The inclusion of representatives of additional caecilian lineages in future studies (especially to expand the phylogenetic, ecological, and geographic sampling), and more complete sets of genes from the sampled species (available transcriptome data thus far corresponds mostly to adult animals, ) could provide further insights into the selective pressures shaping caecilian molecular evolution. Adaptations are not necessarily only associated with positive selection in protein-coding genes. Changes in regulation can also allow adaptation to new environments, and are thus far unexplored for caecilians. The findings reported here will hopefully provide a foundation for further analyses of the molecular bases of the radiation of Gymnophiona and of molecular evolution in vertebrates more generally.
The source data of this study were the protein-coding gene sequences (both nucleotide and amino-acid level) from reference transcriptomes of five caecilian species (R. bivittatum, C. tentaculata, T. compressicauda, M. unicolor and M. dermatophaga; assemblies are available from NCBI through BioProject ID number PRJNA387587; ) as well as those for the frog X. tropicalis, the only amphibian currently represented in the Ensembl database . Species-specific caecilian transcriptomes were de novo assembled from paired-end RNA-seq samples of multiple tissues (kidney, liver, and skin samples for each of the five species plus a selection of other tissues for subsets of the five species: foregut, heart, lung, muscle, spleen, and testis) yielding five reference transcriptomes with a high percentage of completeness. Protein-coding sequences were identified from these assembled sequences with an open reading frame . For each X. tropicalis gene, the isoform encoding the longest protein was chosen for analysis, and BLAST searches (blastp tool, version 2.2.28; E-value < 10− 10; ) were conducted against the proteins of each of the caecilian transcriptomes. Likewise, each caecilian protein sequence was used as a query in a BLAST search against the X. tropicalis proteome. Pairs of best reciprocal hits were considered orthologs. Only X. tropicalis genes with putative orthologs in all five caecilian species were used in downstream analyses.

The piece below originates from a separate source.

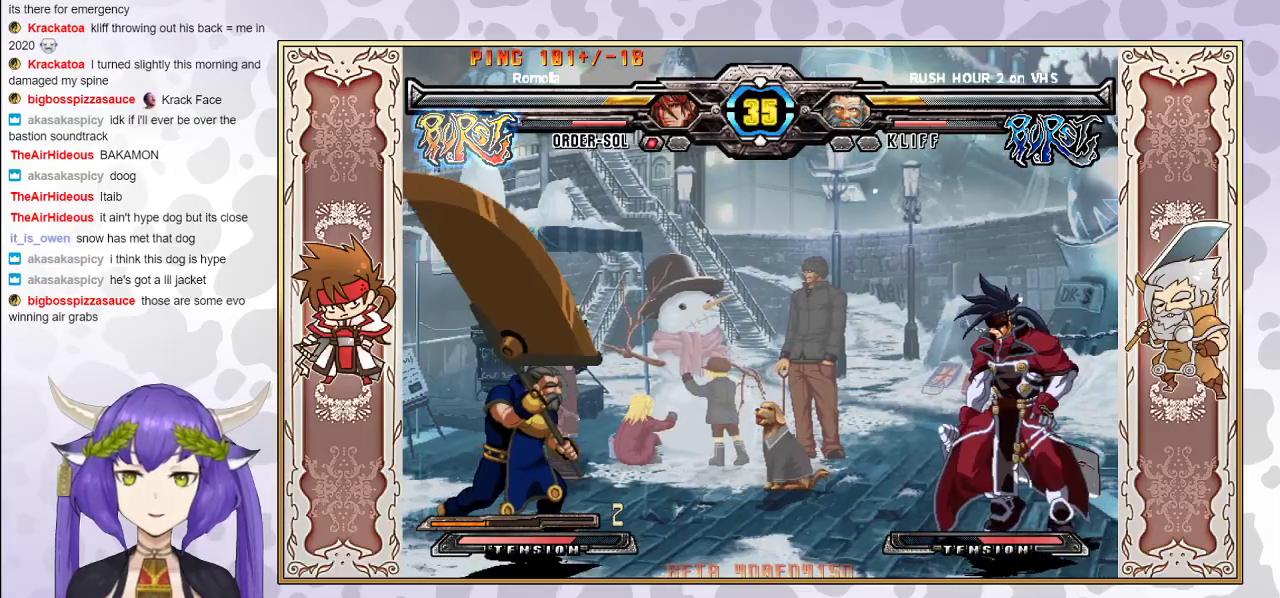
{"buttons": [], "events": [[50, "R2", "down"], [133, "R2", "up"]]}
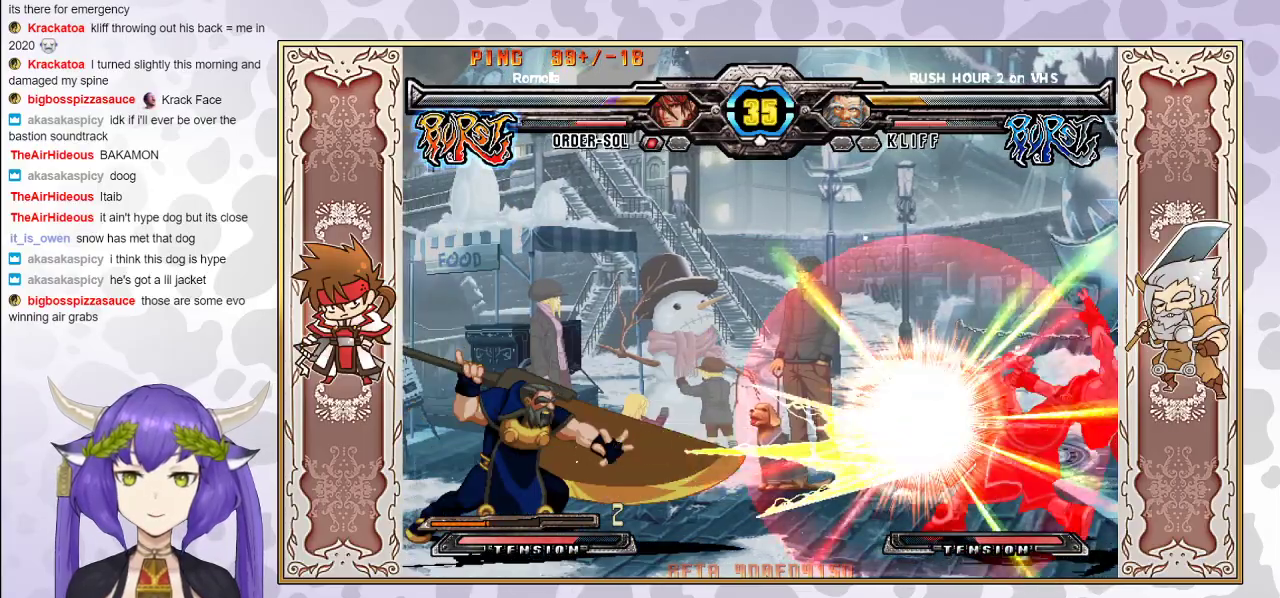
{"buttons": ["TRIANGLE"], "events": [[467, "TRIANGLE", "down"]]}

For each group of orthologs, the inferred amino acid sequences were aligned using PRANK with default parameters . Given the sensitivity of positive selection analyses to alignment errors, we carried out a thorough filtering of the alignments. First, Gblocks version 0.91b  with default settings was used to remove problematic regions. Second, two ad hoc sliding window filters (of 15 and 5 residues) were used to eliminate regions coding for amino acids that are unique to one species (with 10 or more amino acid singletons, or where all five were singletons, respectively; as in as in [107, 108]) because such regions are often associated with annotation or sequencing errors. The resulting amino acid sequence alignments were used to guide the alignment of the corresponding codon sequences.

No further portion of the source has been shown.